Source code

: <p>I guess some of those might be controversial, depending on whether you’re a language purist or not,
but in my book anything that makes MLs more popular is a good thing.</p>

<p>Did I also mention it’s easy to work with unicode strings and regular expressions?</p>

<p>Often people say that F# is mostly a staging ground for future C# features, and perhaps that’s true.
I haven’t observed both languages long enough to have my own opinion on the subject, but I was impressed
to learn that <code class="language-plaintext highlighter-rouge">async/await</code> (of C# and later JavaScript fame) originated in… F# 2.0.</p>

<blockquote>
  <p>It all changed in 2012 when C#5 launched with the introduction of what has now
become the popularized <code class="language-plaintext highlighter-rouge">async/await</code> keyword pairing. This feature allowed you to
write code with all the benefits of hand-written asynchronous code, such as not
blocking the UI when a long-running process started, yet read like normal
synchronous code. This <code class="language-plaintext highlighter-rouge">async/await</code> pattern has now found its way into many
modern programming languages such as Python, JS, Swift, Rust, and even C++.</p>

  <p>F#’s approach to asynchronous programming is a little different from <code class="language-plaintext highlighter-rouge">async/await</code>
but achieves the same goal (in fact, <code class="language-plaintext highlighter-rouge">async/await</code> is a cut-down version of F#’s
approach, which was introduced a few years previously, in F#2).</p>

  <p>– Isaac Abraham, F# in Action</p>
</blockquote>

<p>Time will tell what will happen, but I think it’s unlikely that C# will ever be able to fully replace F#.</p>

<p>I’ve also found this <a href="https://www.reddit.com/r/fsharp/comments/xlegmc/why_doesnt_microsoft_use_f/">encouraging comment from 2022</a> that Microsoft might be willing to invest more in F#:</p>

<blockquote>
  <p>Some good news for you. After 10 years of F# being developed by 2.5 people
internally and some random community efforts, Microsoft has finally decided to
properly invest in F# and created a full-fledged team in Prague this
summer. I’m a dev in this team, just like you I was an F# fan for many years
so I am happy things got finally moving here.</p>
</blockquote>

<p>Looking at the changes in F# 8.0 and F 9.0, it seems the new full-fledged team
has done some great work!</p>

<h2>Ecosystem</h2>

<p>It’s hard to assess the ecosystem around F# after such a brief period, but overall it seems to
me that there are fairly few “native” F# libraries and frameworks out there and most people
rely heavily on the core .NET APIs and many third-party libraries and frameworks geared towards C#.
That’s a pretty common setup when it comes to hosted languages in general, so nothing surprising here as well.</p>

========

== Try it ==
Starting at the first line of the entries above, please extract each line up to and including the line with "<p>Some good news", unchanged, and add nothing.

== Finished task ==
Source code

: <p>I guess some of those might be controversial, depending on whether you’re a language purist or not,
but in my book anything that makes MLs more popular is a good thing.</p>

<p>Did I also mention it’s easy to work with unicode strings and regular expressions?</p>

<p>Often people say that F# is mostly a staging ground for future C# features, and perhaps that’s true.
I haven’t observed both languages long enough to have my own opinion on the subject, but I was impressed
to learn that <code class="language-plaintext highlighter-rouge">async/await</code> (of C# and later JavaScript fame) originated in… F# 2.0.</p>

<blockquote>
  <p>It all changed in 2012 when C#5 launched with the introduction of what has now
become the popularized <code class="language-plaintext highlighter-rouge">async/await</code> keyword pairing. This feature allowed you to
write code with all the benefits of hand-written asynchronous code, such as not
blocking the UI when a long-running process started, yet read like normal
synchronous code. This <code class="language-plaintext highlighter-rouge">async/await</code> pattern has now found its way into many
modern programming languages such as Python, JS, Swift, Rust, and even C++.</p>

  <p>F#’s approach to asynchronous programming is a little different from <code class="language-plaintext highlighter-rouge">async/await</code>
but achieves the same goal (in fact, <code class="language-plaintext highlighter-rouge">async/await</code> is a cut-down version of F#’s
approach, which was introduced a few years previously, in F#2).</p>

  <p>– Isaac Abraham, F# in Action</p>
</blockquote>

<p>Time will tell what will happen, but I think it’s unlikely that C# will ever be able to fully replace F#.</p>

<p>I’ve also found this <a href="https://www.reddit.com/r/fsharp/comments/xlegmc/why_doesnt_microsoft_use_f/">encouraging comment from 2022</a> that Microsoft might be willing to invest more in F#:</p>

<blockquote>
  <p>Some good news for you. After 10 years of F# being developed by 2.5 people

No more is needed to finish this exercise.